━━ Task inputs ━━

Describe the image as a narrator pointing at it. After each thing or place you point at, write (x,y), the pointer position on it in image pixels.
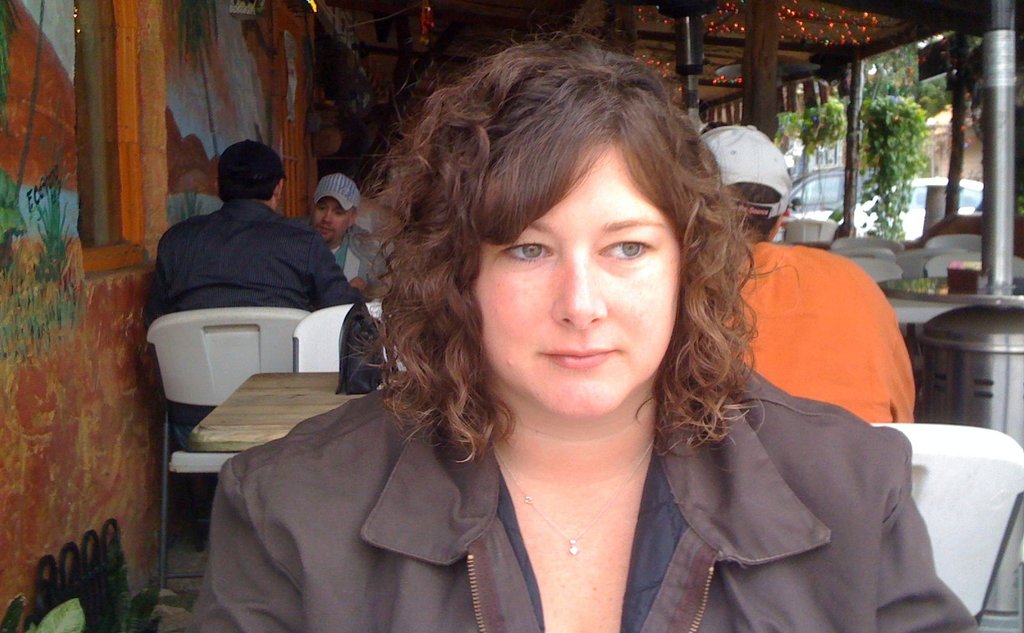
In this picture there are group of people (643,502) sitting on the chair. At the top (830,18) there are lights (725,6). At the left (100,70) there is a window (97,145) and there is a painting (8,302) on the wall (109,393). At the right (876,189) there are cars (824,187) and trees (911,57).
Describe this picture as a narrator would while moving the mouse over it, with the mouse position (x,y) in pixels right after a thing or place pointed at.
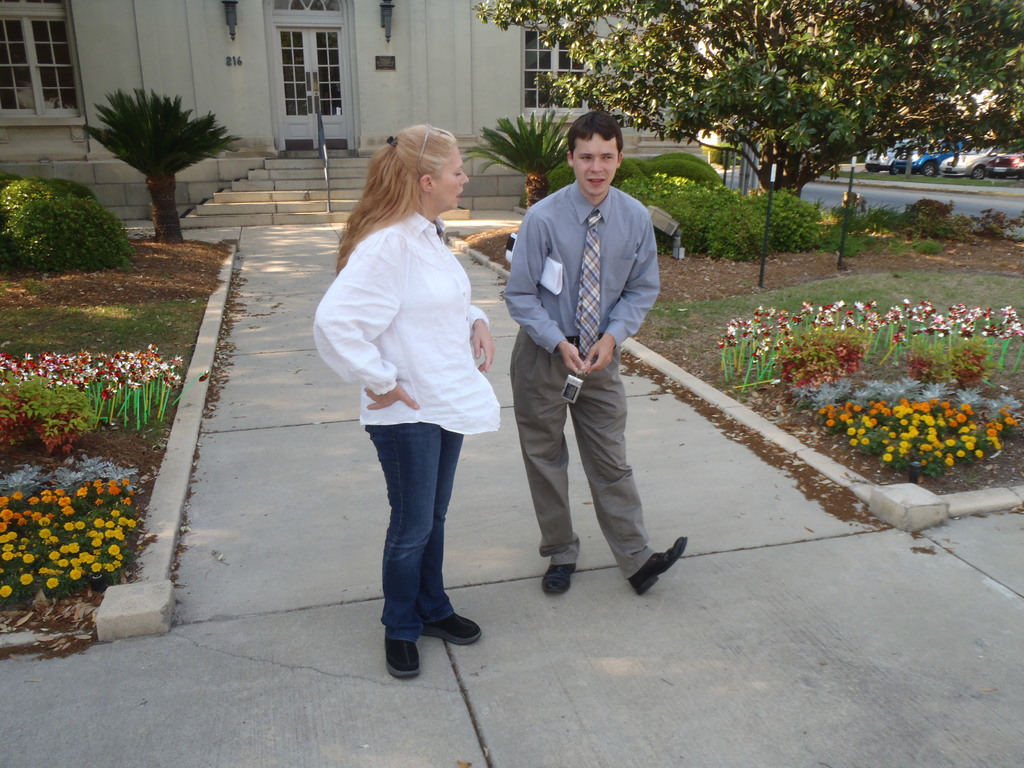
In this image we can see a woman (427,345) wearing white color shirt (338,301) blue color jeans (396,561) and a man (638,305) wearing blue color dress (617,319) standing in the walkway (482,463) and there are some plants (25,394) on left (48,494) and right side of the image (778,190) and in the background of the image (762,66) there are some trees (841,4), vehicles (1007,154) parked and there is a house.
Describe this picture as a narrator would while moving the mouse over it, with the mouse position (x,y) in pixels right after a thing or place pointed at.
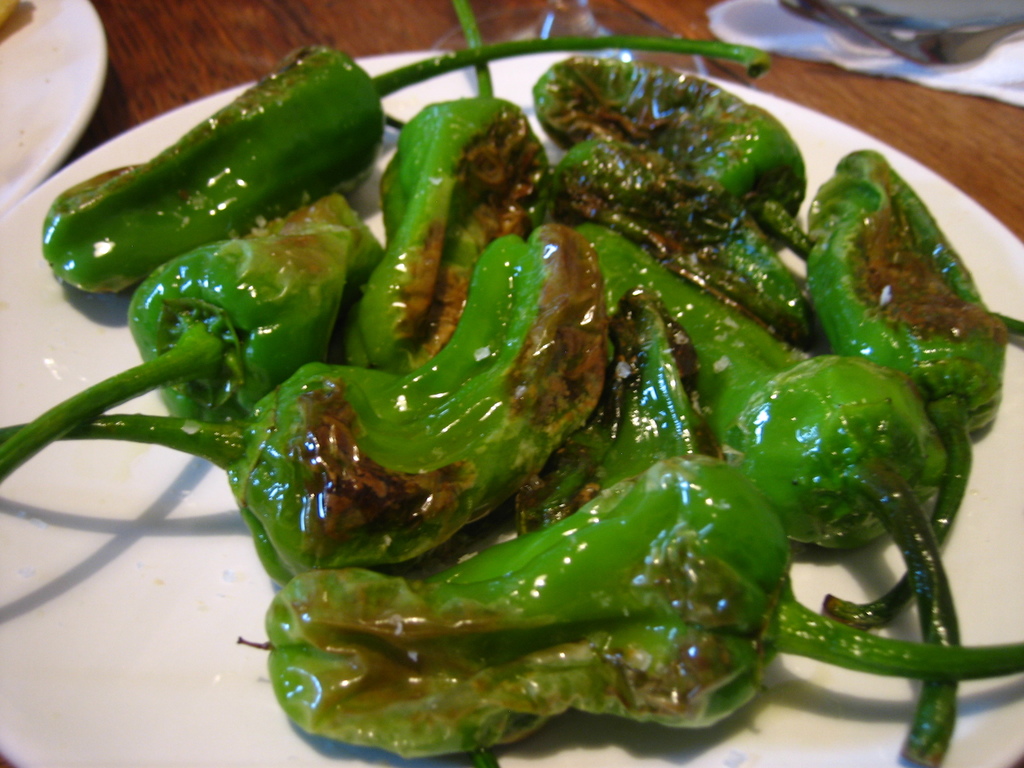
In this image, we can see some food item (438,260) in a plate (150,130). We can see a white colored object (60,6) in the top left corner (80,90). We can also see some objects (868,69) in the top right corner (939,66).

━━━

What is needed is an exact repeat of the records, with every picture left out.

Describe the image as a narrator pointing at it. After each thing or place you point at, write (x,y), the pointer position on it in image pixels.
In this picture there are group of people (643,502) sitting on the chair. At the top (830,18) there are lights (725,6). At the left (100,70) there is a window (97,145) and there is a painting (8,302) on the wall (109,393). At the right (876,189) there are cars (824,187) and trees (911,57).
Describe this picture as a narrator would while moving the mouse over it, with the mouse position (x,y) in pixels right after a thing or place pointed at.
In this image we can see a woman (427,345) wearing white color shirt (338,301) blue color jeans (396,561) and a man (638,305) wearing blue color dress (617,319) standing in the walkway (482,463) and there are some plants (25,394) on left (48,494) and right side of the image (778,190) and in the background of the image (762,66) there are some trees (841,4), vehicles (1007,154) parked and there is a house.
Describe this picture as a narrator would while moving the mouse over it, with the mouse position (x,y) in pixels right after a thing or place pointed at.
In this image, we can see some food item (438,260) in a plate (150,130). We can see a white colored object (60,6) in the top left corner (80,90). We can also see some objects (868,69) in the top right corner (939,66).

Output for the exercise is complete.